By 2005, SpecOps had made huge strides towards recognizing and fulfilling the needs of woodsballers worldwide. Woods paintball players were finally getting high-quality mods, gear and clothing. Then, in late 2005, SpecOps got a call from Tippmann. The behemoth manufacturer wanted to check out the young company that was making such a big splash in the industry. Tippmann wanted our opinion on the kind of stuff they should be developing.
Their visit turned into a five hour, machine-gun-paced frenzy of product development brainstorming. We came up with a truck-load of cool concepts and the Tippmann guys left with a binder full of ideas that would transform the sport in the coming years. We were blown away with how open-minded the Tippmann guys proved to be. The fact that Tippmann had basically invented broad swaths of the sport didn’t prevent them from knowing good ideas when they heard them. The first date between Tippmann and SO went extremely well.
Several weeks later, Tippmann called back and asked for a second date. “We’re thinking that we should probably take this to the next level,” suggested Pat Ehren, Tippmann VP of Sales and Marketing, “There’s a lot we could do for the sport if we worked together.”
Our thoughts, exactly.
It would be several months before all the details would be worked out. Both companies take great pride in their creative independence and neither company was being “bought out” by the other. It was in the best interest of business, and the sport, to preserve the innovation of both companies while creating massive synergy between the rapidly-growing SpecOps and the well-established industry giant, Tippmann. Both companies needed to retain the ability to develop and distribute products independently to fully meet the needs of today’s woodsball players.
At SpecOps, we were paintball players who loved our work and our environment, and the thought of morphing into a “corporation” had some employees coughing up hairballs. But fortunately, Tippmann recognized the value of our philosophy, and was totally in favor of SO preserving its grassroots, for-the-player-by-the-player ways. It’s what had attracted Tippmann to SO in the first place. And the more we worked on projects together with Tippmann, the more the SpecOps team began to feel like we had an incredibly powerful partner who was just as passionate about woodsball as we were.
Over the last year, SpecOps engineers have been working on their line of “Fusion” products products designed to transform killer tourney markers into blazing-fast woods ‘guns. We call it our Blackcell line, and we’ve blurred the line between tourney and woods performance with products such as the Blackcell Ion, Ion Longbow Sniper and the T2W Stock.

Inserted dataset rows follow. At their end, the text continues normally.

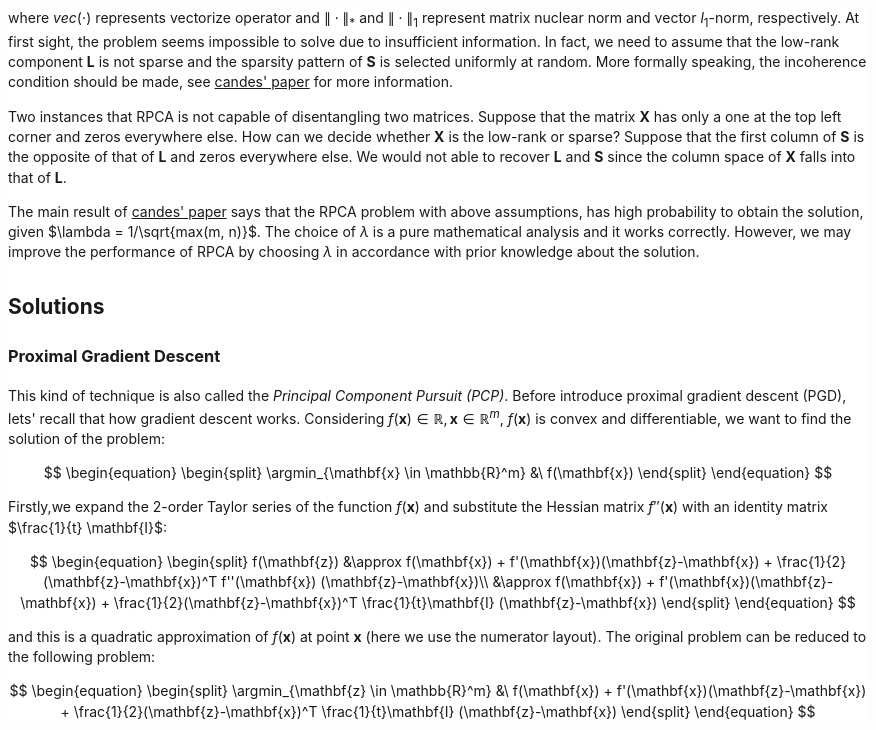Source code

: where $vec(\cdot)$ represents vectorize operator and $\|\cdot\|_*$ and $\|\cdot\|_1$ represent matrix nuclear norm and vector $l_1$-norm, respectively. At first sight, the problem seems impossible to solve due to insufficient information. In fact, we need to assume that the low-rank component $\mathbf{L}$ is not sparse and the sparsity pattern of $\mathbf{S}$ is selected uniformly at random. More formally speaking, the incoherence condition should be made, see [candes' paper](https://arxiv.org/abs/0912.3599) for more information. 

Two instances that RPCA is not capable of disentangling two matrices. Suppose that the matrix $\mathbf{X}$ has only a one at the top left corner and zeros everywhere else. How can we decide whether $\mathbf{X}$ is the low-rank or sparse? Suppose that the first column of $\mathbf{S}$ is the opposite of that of $\mathbf{L}$ and zeros everywhere else. We would not able to recover $\mathbf{L}$ and $\mathbf{S}$ since the column space of $\mathbf{X}$ falls into that of $\mathbf{L}$.

The main result of [candes' paper](https://arxiv.org/abs/0912.3599) says that the RPCA problem with above assumptions, has high probability to obtain the solution, given $\lambda = 1/\sqrt{max(m, n)}$. The choice of $\lambda$ is a pure mathematical analysis and it works correctly. However, we may improve the performance of RPCA by choosing $\lambda$ in accordance with prior knowledge about the solution.

## Solutions
### Proximal Gradient Descent
This kind of technique is also called the *Principal Component Pursuit (PCP)*. Before introduce proximal gradient descent (PGD), lets' recall that how gradient descent works. Considering $f(\mathbf{x}) \in \mathbb{R}, \mathbf{x} \in \mathbb{R}^{m}$, $f(\mathbf{x})$ is convex and differentiable, we want to find the solution of the problem:

$$
\begin{equation}
\begin{split}
\argmin_{\mathbf{x} \in \mathbb{R}^m} &\ f(\mathbf{x})
\end{split}
\end{equation}
$$

Firstly,we expand the 2-order Taylor series of the function $f(\mathbf{x})$ and substitute the Hessian matrix $f''(\mathbf{x})$ with an identity matrix $\frac{1}{t} \mathbf{I}$:

$$
\begin{equation}
\begin{split}
f(\mathbf{z}) &\approx f(\mathbf{x}) + f'(\mathbf{x})(\mathbf{z}-\mathbf{x}) + \frac{1}{2}(\mathbf{z}-\mathbf{x})^T f''(\mathbf{x}) (\mathbf{z}-\mathbf{x})\\
&\approx f(\mathbf{x}) + f'(\mathbf{x})(\mathbf{z}-\mathbf{x}) + \frac{1}{2}(\mathbf{z}-\mathbf{x})^T \frac{1}{t}\mathbf{I} (\mathbf{z}-\mathbf{x})
\end{split}
\end{equation}
$$

and this is a quadratic approximation of $f(\mathbf{x})$ at point $\mathbf{x}$ (here we use the numerator layout). The original problem can be reduced to the following problem:

$$
\begin{equation}
\begin{split}
\argmin_{\mathbf{z} \in \mathbb{R}^m} &\ f(\mathbf{x}) + f'(\mathbf{x})(\mathbf{z}-\mathbf{x}) + \frac{1}{2}(\mathbf{z}-\mathbf{x})^T \frac{1}{t}\mathbf{I} (\mathbf{z}-\mathbf{x})
\end{split}
\end{equation}
$$
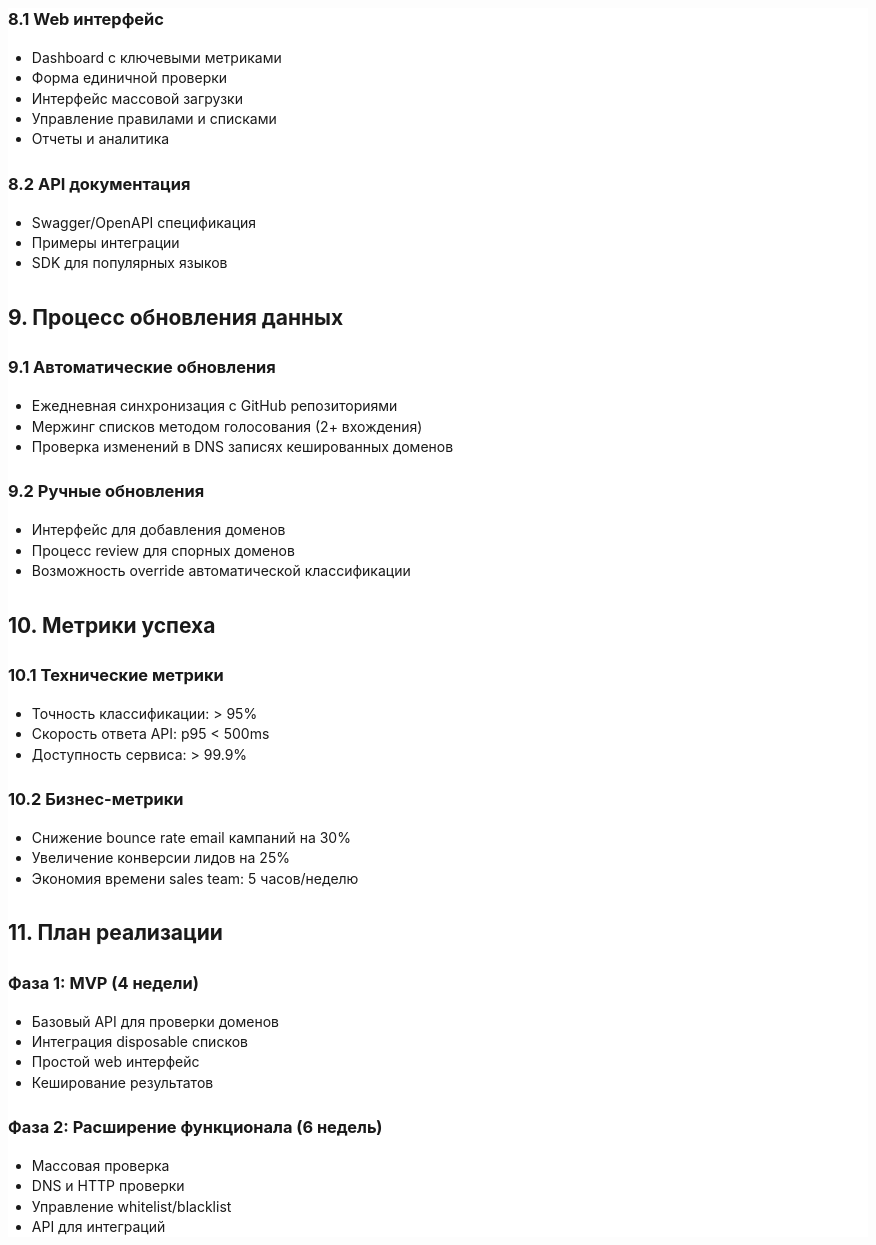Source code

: ### 8.1 Web интерфейс
- Dashboard с ключевыми метриками
- Форма единичной проверки
- Интерфейс массовой загрузки
- Управление правилами и списками
- Отчеты и аналитика

### 8.2 API документация
- Swagger/OpenAPI спецификация
- Примеры интеграции
- SDK для популярных языков

## 9. Процесс обновления данных

### 9.1 Автоматические обновления
- Ежедневная синхронизация с GitHub репозиториями
- Мержинг списков методом голосования (2+ вхождения)
- Проверка изменений в DNS записях кешированных доменов

### 9.2 Ручные обновления
- Интерфейс для добавления доменов
- Процесс review для спорных доменов
- Возможность override автоматической классификации

## 10. Метрики успеха

### 10.1 Технические метрики
- Точность классификации: > 95%
- Скорость ответа API: p95 < 500ms
- Доступность сервиса: > 99.9%

### 10.2 Бизнес-метрики
- Снижение bounce rate email кампаний на 30%
- Увеличение конверсии лидов на 25%
- Экономия времени sales team: 5 часов/неделю

## 11. План реализации

### Фаза 1: MVP (4 недели)
- Базовый API для проверки доменов
- Интеграция disposable списков
- Простой web интерфейс
- Кеширование результатов

### Фаза 2: Расширение функционала (6 недель)
- Массовая проверка
- DNS и HTTP проверки
- Управление whitelist/blacklist
- API для интеграций
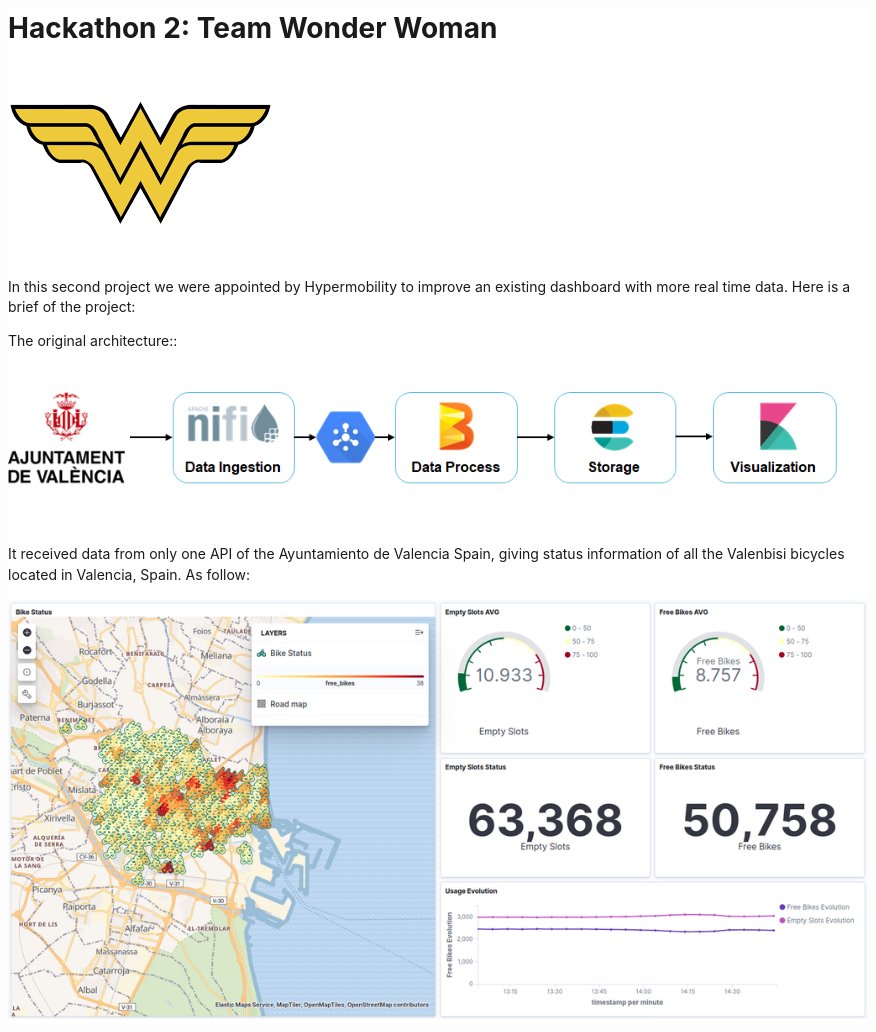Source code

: # Hackathon 2: Team Wonder Woman

![Logo](Images/Logo.png)

In this second project we were appointed by Hypermobility to improve an existing dashboard with more real time data. Here is a brief of the project:

The original architecture::

![Exercise architecture](Images/Diagrama.png)

It received data from only one API of the Ayuntamiento de Valencia Spain, giving status information of all the Valenbisi bicycles located in Valencia, Spain. As follow:

![Kibana Dashboard](Images/KibanaDashboard.png)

Both Special Ops and Tippmann agree: even though these design initiatives aren’t focused on Tippmann markers, they should continue full-speed-ahead. It was no one’s intention that SpecOps become a strictly “Tippmann Shop” in this relationship. Both companies needed to retain the ability to develop products independently to fully meet the needs of today’s woodsball players, so we will continue to have liberal license to continue fooling around wherever our imagination takes us.
So, in between paintball games this summer, SpecOps inked a deal with Tippmann to work together on new products, co-brand a bunch of new and old products, distribute SO products through Tippmann’s huge dealer network and to cooperate in promoting the SPPL and the Brigade.
“We can’t see into the future, but we do know what’s on deck right now. We know what Tippmann and Special Ops have planned together.” says Orvis. “Be prepared to be blown away.”